May 3, 2022

The ethnic thing that gets ignored

Sam Smith – Strangely distorting our dealing with multiculturalism is our obsession with racism and ethnic conflict while ignoring ways people – especially the young –can learn the benefits of living in a mixed ethnic society. Ev­­en many of the most virtuous among us treat it all as a perpetually challenging problem rather than also a cultural asset that can make life more valuable, enjoyable and workable.

Key to us learning, enjoying and becoming more decent thanks to our multicultural lives is education, but even schools and colleges  treat ethnic differences as a major problem rather than something that can also make our lives better.

When I reflect on how different my own life has been in this regard, I find myself drifting back to my high school where I started its first jazz band inspired by people like Louis Armstrong, Ella Fitzgerald and Fats Waller. I played the drums in those days, taking lessons from a black drummer. I took what was then one of two high school anthropology courses in the country, enjoying it in part because, as a ninth grader, you’re not crazy about your own culture and glad to learn about other ways of doing things. And it was a Quaker school , a faith that taught one “to see that of God in everyone.”

I thus had, at a quite young age, been introduced to multiculturalism not as a massive  problem but as one of the fascinating and favorable aspects of life that a free thinking teen age dude didn’t mind a bit.

And my powerful learning in those days wasn’t just about ethnicity. I worked for a number of summers on a farm in Maine, guided by older men who I still regard as some my great mentors. One year I worked a summer as a radio newsman in DC when I was 19 and had sailing guidance that helped prepare me for a tour as operations officer of a Coast Guard cutter.

In short, I am who I am in no small part thanks to the aid of older folks who showed me how to do things when I was young. They didn’t scare me, warn me, or treat life as a huge problem but rather showed me how to do it right and enjoy it at the same time.

In living with ethnic variety, we can’t ignore the awful stories of the past and the day. But if we are going to have a dramatically different society, we have to create one in which we learn much different stories.

And there is much more than history working against us. For example, over the past few decades there has been increased emphasis on individual high school achievement. Students are no longer typically defined as members of a community in which they must cooperate with others and learn common values. Instead, they have increasingly become part of the capitalist drive for individual success. An unspoken aspect of this is that other people become creatures to surpass, criticize and defeat rather than to work with together.

Urbanization is another factor. Less than 15% for Americans (as opposed to 70% at the beginning of the 20th century) live in rural areas these days. As I learned from farmers as a teenager, part of successful rural living was was working with, helping and relying upon others, something far less emphasized in urban America. You didn’t abuse others because some day you might need to borrow their tractor.

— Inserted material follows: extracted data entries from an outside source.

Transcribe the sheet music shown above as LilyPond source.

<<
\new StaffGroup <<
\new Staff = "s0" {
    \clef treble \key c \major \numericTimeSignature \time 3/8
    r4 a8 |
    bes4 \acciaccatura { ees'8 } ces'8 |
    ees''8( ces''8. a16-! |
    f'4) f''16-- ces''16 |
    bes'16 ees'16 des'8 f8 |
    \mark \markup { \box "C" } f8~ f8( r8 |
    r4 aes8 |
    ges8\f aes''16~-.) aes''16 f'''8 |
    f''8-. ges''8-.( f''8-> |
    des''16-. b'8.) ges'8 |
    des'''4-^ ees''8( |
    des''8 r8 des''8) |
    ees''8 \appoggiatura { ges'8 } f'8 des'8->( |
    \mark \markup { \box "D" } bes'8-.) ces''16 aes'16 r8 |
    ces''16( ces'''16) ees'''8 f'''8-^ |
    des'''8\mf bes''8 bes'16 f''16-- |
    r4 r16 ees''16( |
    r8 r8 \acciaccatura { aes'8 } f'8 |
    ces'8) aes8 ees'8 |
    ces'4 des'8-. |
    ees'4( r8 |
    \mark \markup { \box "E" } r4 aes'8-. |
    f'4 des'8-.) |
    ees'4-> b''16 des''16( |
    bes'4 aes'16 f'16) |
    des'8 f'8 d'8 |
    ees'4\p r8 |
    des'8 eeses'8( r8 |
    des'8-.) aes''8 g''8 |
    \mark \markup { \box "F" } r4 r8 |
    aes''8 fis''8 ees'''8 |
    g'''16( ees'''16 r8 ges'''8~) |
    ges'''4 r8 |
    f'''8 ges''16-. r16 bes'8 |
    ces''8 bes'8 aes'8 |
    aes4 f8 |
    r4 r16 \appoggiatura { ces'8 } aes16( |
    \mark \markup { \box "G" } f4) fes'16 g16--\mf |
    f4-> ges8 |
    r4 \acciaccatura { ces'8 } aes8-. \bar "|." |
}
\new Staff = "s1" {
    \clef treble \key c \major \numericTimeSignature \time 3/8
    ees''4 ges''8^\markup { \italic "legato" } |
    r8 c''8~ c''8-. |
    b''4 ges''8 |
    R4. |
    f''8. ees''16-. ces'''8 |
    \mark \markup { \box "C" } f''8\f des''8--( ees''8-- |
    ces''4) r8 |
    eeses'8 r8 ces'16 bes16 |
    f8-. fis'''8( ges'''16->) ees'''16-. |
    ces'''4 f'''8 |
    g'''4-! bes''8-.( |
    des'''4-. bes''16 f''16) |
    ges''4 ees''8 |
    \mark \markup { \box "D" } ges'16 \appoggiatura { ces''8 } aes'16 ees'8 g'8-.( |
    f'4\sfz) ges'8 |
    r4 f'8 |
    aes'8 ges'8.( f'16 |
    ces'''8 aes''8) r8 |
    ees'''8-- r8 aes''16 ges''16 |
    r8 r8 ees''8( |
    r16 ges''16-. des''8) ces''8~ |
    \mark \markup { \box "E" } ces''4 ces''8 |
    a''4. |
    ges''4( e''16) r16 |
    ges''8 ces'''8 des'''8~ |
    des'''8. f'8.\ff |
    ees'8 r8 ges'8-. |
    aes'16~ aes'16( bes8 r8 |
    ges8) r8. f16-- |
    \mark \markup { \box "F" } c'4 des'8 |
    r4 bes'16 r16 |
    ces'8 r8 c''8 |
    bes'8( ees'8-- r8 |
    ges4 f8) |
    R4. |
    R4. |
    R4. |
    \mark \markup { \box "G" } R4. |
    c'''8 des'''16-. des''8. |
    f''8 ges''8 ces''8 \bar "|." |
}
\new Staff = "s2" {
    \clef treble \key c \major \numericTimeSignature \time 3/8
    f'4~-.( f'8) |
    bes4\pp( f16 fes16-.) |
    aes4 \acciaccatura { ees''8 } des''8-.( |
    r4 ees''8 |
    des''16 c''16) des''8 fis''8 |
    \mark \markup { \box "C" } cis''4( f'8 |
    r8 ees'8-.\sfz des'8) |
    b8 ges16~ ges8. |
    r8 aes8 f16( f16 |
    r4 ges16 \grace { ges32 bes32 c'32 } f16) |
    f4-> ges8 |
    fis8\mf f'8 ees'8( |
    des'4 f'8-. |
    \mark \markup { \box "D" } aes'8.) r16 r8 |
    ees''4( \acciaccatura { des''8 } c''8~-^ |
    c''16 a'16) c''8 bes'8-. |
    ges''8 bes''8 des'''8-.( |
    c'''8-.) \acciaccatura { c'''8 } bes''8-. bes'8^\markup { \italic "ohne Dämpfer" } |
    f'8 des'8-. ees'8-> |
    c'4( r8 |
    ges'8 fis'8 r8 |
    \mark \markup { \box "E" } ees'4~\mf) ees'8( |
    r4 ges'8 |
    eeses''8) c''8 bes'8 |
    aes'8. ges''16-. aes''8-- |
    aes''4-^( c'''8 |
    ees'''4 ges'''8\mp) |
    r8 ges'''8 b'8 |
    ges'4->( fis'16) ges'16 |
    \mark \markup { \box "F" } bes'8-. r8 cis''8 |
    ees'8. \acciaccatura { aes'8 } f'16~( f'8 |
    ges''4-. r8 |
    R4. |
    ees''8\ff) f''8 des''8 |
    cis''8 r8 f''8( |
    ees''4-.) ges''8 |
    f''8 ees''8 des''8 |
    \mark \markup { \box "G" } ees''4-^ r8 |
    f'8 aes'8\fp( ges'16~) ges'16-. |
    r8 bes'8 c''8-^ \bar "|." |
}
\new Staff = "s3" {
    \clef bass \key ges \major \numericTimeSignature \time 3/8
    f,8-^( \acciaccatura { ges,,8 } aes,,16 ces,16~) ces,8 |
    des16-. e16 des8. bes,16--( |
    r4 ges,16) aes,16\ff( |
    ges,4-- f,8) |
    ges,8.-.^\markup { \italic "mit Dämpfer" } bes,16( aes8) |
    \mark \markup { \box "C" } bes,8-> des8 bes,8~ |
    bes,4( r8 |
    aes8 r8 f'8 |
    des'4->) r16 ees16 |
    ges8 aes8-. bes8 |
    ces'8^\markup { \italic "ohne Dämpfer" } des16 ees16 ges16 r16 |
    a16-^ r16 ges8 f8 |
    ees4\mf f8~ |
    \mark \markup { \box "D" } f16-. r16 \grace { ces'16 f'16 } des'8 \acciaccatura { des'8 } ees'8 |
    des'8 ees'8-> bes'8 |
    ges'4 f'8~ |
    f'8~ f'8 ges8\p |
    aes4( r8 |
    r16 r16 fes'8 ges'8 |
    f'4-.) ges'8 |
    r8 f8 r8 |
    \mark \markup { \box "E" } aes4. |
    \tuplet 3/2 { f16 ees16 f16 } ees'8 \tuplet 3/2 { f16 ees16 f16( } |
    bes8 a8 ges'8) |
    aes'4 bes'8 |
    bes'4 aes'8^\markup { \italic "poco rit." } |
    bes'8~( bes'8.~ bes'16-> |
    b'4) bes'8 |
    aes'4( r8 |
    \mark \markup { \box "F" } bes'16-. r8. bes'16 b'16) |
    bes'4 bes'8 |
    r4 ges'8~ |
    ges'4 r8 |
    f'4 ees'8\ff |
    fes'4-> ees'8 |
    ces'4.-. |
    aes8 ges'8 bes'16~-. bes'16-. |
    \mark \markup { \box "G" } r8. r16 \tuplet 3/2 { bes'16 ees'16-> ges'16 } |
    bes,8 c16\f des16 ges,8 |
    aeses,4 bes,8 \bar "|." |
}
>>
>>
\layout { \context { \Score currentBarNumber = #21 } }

If we want to change the way Americans live with each other, the best place to start is with the education of the young. What if we had curricula about  the multicultural nature of our society in elementary and junior high school? What if we had more projects that required cooperation and decency towards others? What if we had school assemblies where students got to describe their own culture, like the one in my sons’ elementary school where five kids told their classmates about their religion? What if we dared to teach our children the fact that race is cultural and lacks the scientific status so widely assumed.

The great unspoken misjudgment with our approach to ethnicity is that we overwhelming concentrate on its problems rather than its assets. We say we oppose racism but fail to celebrate multiculturalism. This reduces the  sense of decency, fun, and joy available from others who aren’t quite like you.

1 comment:

Greg Gerritt said...

Maybe it is my anthropology background, but I agree with Sam. Celebrate all kinds of diversity. But given the state of the republican party and its adherence to white christian violent nationalism getting from here to there is going to be a tough row to hoe.